Before-and-after page screenshots:
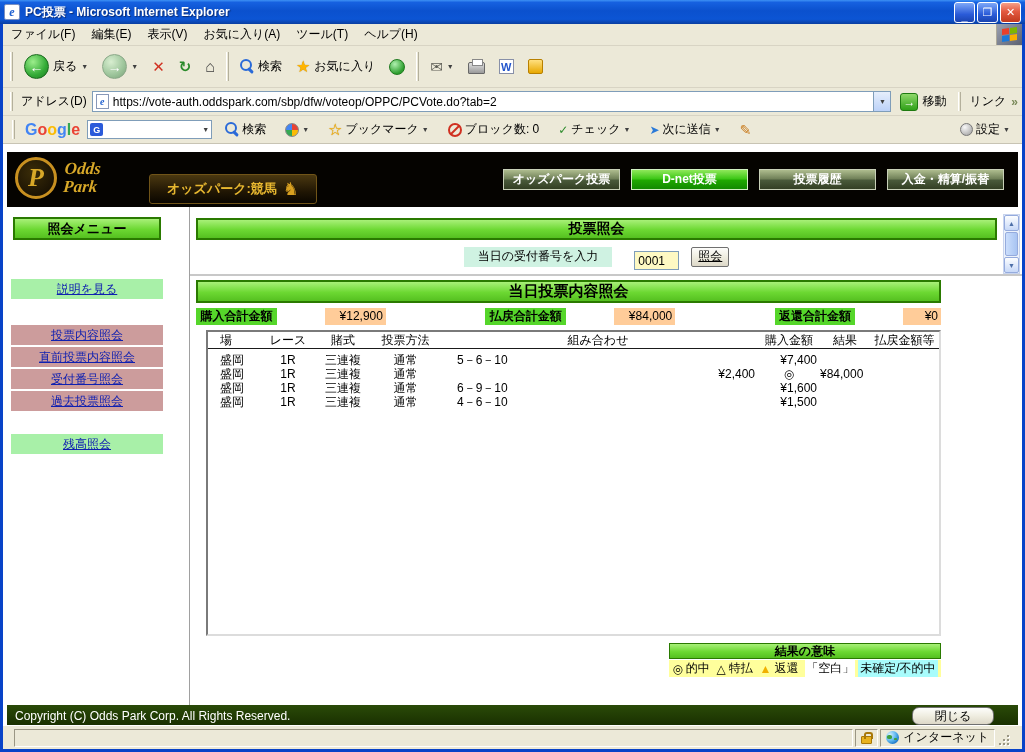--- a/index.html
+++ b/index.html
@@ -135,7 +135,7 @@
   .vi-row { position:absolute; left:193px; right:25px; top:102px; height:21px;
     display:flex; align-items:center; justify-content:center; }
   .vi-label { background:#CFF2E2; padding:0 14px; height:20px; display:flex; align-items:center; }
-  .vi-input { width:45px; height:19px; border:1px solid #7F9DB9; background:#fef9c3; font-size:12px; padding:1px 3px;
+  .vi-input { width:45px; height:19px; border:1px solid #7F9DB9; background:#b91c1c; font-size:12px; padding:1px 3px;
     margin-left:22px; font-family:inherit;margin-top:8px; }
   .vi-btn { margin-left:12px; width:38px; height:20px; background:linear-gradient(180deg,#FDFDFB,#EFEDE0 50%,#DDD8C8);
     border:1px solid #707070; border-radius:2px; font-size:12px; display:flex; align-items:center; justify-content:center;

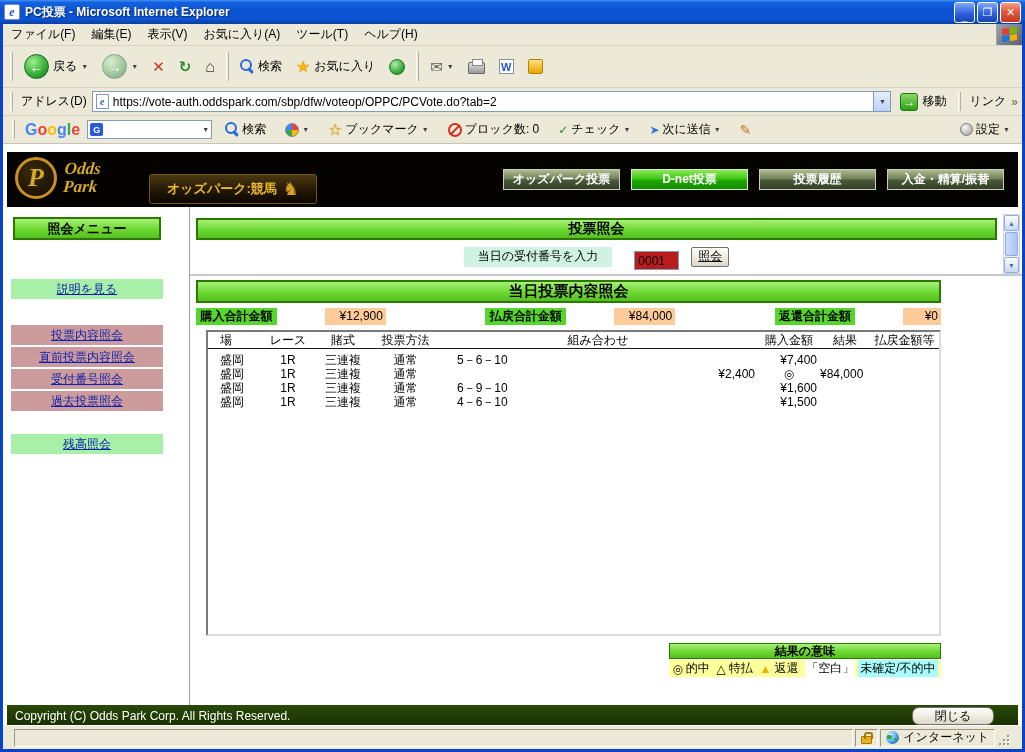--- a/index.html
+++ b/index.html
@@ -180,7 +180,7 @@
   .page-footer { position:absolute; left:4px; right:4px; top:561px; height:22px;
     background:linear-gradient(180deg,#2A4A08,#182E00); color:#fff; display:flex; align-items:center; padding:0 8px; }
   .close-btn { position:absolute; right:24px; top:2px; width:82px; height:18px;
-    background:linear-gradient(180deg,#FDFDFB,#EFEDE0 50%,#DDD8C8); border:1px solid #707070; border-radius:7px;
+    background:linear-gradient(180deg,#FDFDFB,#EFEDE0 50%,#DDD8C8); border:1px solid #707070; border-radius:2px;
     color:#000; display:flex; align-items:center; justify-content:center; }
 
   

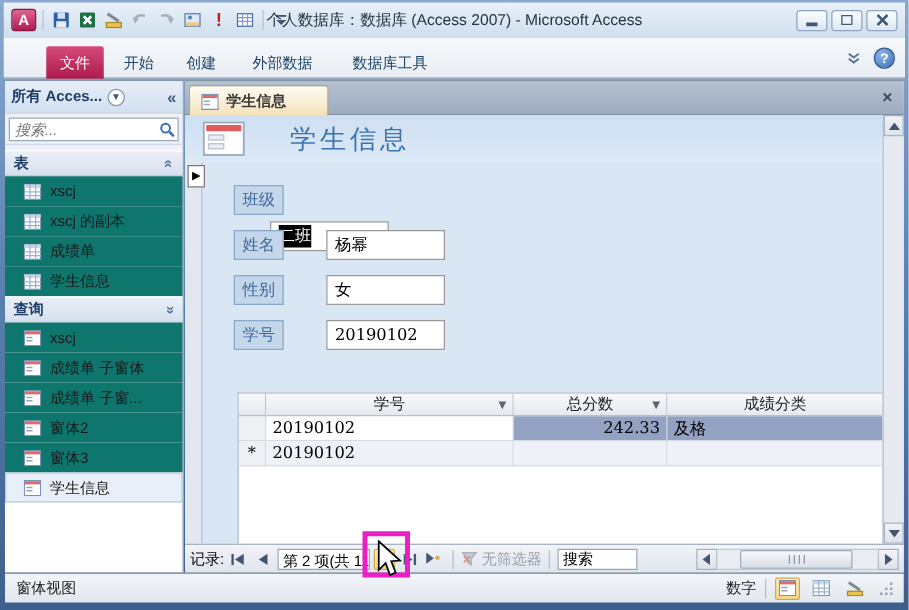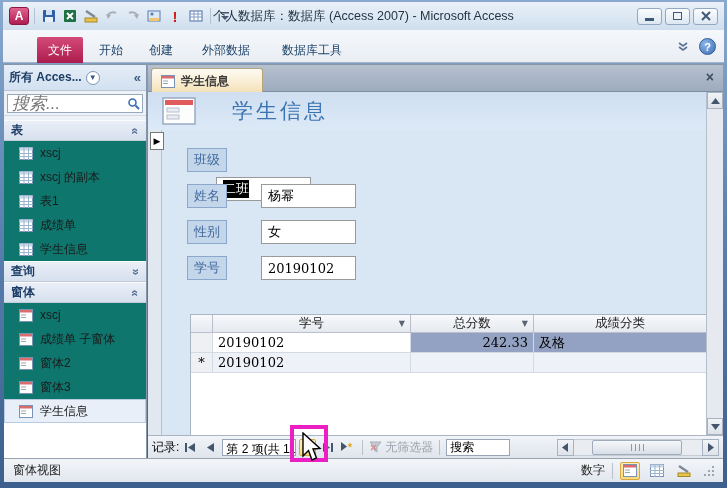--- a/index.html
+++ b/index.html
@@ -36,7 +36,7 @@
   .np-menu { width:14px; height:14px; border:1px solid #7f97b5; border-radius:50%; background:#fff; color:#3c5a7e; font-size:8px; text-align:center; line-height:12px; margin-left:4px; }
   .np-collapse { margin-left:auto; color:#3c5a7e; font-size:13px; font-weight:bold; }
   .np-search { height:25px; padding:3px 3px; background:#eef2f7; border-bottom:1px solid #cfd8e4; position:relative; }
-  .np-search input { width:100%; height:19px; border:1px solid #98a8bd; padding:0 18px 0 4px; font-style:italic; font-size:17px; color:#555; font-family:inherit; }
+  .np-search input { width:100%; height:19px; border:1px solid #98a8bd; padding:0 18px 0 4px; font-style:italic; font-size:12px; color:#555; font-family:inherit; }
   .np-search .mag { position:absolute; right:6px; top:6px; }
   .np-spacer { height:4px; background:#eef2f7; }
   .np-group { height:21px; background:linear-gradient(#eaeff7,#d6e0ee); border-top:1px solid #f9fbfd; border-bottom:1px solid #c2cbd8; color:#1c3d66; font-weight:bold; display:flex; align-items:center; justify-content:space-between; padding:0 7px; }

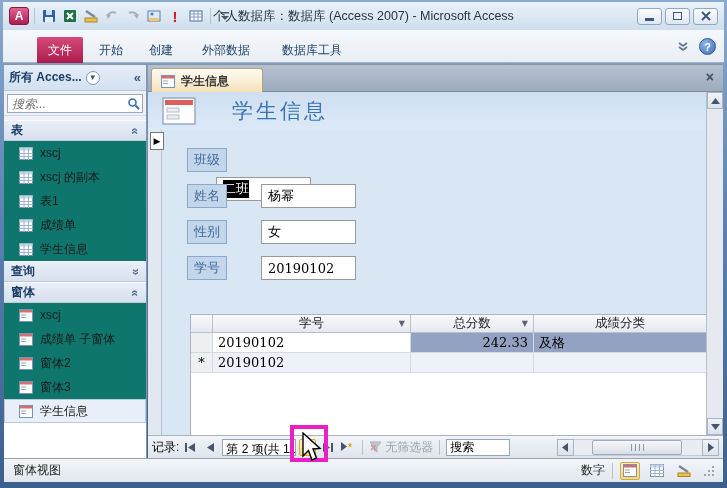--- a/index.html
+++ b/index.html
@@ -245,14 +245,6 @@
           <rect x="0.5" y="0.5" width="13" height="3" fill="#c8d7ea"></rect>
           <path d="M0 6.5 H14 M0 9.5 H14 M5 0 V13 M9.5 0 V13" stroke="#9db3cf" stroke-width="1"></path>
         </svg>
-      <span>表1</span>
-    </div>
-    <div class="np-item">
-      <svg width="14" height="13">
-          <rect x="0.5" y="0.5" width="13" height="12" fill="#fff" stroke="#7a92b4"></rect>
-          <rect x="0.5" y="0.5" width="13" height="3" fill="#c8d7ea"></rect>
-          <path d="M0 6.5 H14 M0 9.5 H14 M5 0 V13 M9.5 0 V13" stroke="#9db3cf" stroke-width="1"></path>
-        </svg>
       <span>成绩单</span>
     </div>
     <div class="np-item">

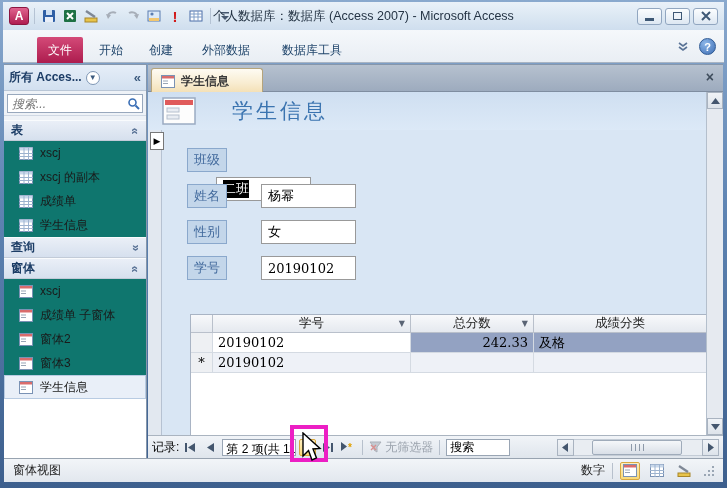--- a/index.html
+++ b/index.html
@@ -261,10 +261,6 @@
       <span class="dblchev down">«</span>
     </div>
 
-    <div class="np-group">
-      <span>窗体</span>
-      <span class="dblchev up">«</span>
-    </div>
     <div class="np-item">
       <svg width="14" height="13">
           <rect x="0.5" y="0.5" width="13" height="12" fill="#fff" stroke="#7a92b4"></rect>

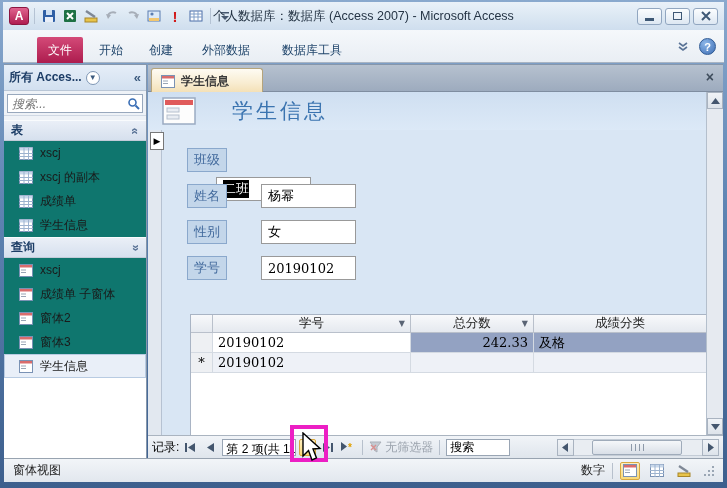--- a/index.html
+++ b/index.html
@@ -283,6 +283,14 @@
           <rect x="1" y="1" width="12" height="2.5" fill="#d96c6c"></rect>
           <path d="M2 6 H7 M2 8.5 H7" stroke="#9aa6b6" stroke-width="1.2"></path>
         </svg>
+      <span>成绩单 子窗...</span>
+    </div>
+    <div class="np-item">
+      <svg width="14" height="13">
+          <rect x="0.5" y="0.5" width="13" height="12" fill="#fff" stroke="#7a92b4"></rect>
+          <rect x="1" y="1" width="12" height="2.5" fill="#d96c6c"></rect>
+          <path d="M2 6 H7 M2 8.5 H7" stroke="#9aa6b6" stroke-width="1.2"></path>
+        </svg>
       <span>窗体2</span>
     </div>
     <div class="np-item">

** Assignment **
Please print the entries above exactly. Skip every picture.

** Expected output **
--- a/index.html
+++ b/index.html
@@ -135,7 +135,7 @@
   .vi-row { position:absolute; left:193px; right:25px; top:102px; height:21px;
     display:flex; align-items:center; justify-content:center; }
   .vi-label { background:#CFF2E2; padding:0 14px; height:20px; display:flex; align-items:center; }
-  .vi-input { width:45px; height:19px; border:1px solid #7F9DB9; background:#fef9c3; font-size:12px; padding:1px 3px;
+  .vi-input { width:45px; height:19px; border:1px solid #7F9DB9; background:#b91c1c; font-size:12px; padding:1px 3px;
     margin-left:22px; font-family:inherit;margin-top:8px; }
   .vi-btn { margin-left:12px; width:38px; height:20px; background:linear-gradient(180deg,#FDFDFB,#EFEDE0 50%,#DDD8C8);
     border:1px solid #707070; border-radius:2px; font-size:12px; display:flex; align-items:center; justify-content:center;

--- a/index.html
+++ b/index.html
@@ -180,7 +180,7 @@
   .page-footer { position:absolute; left:4px; right:4px; top:561px; height:22px;
     background:linear-gradient(180deg,#2A4A08,#182E00); color:#fff; display:flex; align-items:center; padding:0 8px; }
   .close-btn { position:absolute; right:24px; top:2px; width:82px; height:18px;
-    background:linear-gradient(180deg,#FDFDFB,#EFEDE0 50%,#DDD8C8); border:1px solid #707070; border-radius:7px;
+    background:linear-gradient(180deg,#FDFDFB,#EFEDE0 50%,#DDD8C8); border:1px solid #707070; border-radius:2px;
     color:#000; display:flex; align-items:center; justify-content:center; }
 
   

--- a/index.html
+++ b/index.html
@@ -36,7 +36,7 @@
   .np-menu { width:14px; height:14px; border:1px solid #7f97b5; border-radius:50%; background:#fff; color:#3c5a7e; font-size:8px; text-align:center; line-height:12px; margin-left:4px; }
   .np-collapse { margin-left:auto; color:#3c5a7e; font-size:13px; font-weight:bold; }
   .np-search { height:25px; padding:3px 3px; background:#eef2f7; border-bottom:1px solid #cfd8e4; position:relative; }
-  .np-search input { width:100%; height:19px; border:1px solid #98a8bd; padding:0 18px 0 4px; font-style:italic; font-size:17px; color:#555; font-family:inherit; }
+  .np-search input { width:100%; height:19px; border:1px solid #98a8bd; padding:0 18px 0 4px; font-style:italic; font-size:12px; color:#555; font-family:inherit; }
   .np-search .mag { position:absolute; right:6px; top:6px; }
   .np-spacer { height:4px; background:#eef2f7; }
   .np-group { height:21px; background:linear-gradient(#eaeff7,#d6e0ee); border-top:1px solid #f9fbfd; border-bottom:1px solid #c2cbd8; color:#1c3d66; font-weight:bold; display:flex; align-items:center; justify-content:space-between; padding:0 7px; }

--- a/index.html
+++ b/index.html
@@ -245,14 +245,6 @@
           <rect x="0.5" y="0.5" width="13" height="3" fill="#c8d7ea"></rect>
           <path d="M0 6.5 H14 M0 9.5 H14 M5 0 V13 M9.5 0 V13" stroke="#9db3cf" stroke-width="1"></path>
         </svg>
-      <span>表1</span>
-    </div>
-    <div class="np-item">
-      <svg width="14" height="13">
-          <rect x="0.5" y="0.5" width="13" height="12" fill="#fff" stroke="#7a92b4"></rect>
-          <rect x="0.5" y="0.5" width="13" height="3" fill="#c8d7ea"></rect>
-          <path d="M0 6.5 H14 M0 9.5 H14 M5 0 V13 M9.5 0 V13" stroke="#9db3cf" stroke-width="1"></path>
-        </svg>
       <span>成绩单</span>
     </div>
     <div class="np-item">

--- a/index.html
+++ b/index.html
@@ -261,10 +261,6 @@
       <span class="dblchev down">«</span>
     </div>
 
-    <div class="np-group">
-      <span>窗体</span>
-      <span class="dblchev up">«</span>
-    </div>
     <div class="np-item">
       <svg width="14" height="13">
           <rect x="0.5" y="0.5" width="13" height="12" fill="#fff" stroke="#7a92b4"></rect>

--- a/index.html
+++ b/index.html
@@ -283,6 +283,14 @@
           <rect x="1" y="1" width="12" height="2.5" fill="#d96c6c"></rect>
           <path d="M2 6 H7 M2 8.5 H7" stroke="#9aa6b6" stroke-width="1.2"></path>
         </svg>
+      <span>成绩单 子窗...</span>
+    </div>
+    <div class="np-item">
+      <svg width="14" height="13">
+          <rect x="0.5" y="0.5" width="13" height="12" fill="#fff" stroke="#7a92b4"></rect>
+          <rect x="1" y="1" width="12" height="2.5" fill="#d96c6c"></rect>
+          <path d="M2 6 H7 M2 8.5 H7" stroke="#9aa6b6" stroke-width="1.2"></path>
+        </svg>
       <span>窗体2</span>
     </div>
     <div class="np-item">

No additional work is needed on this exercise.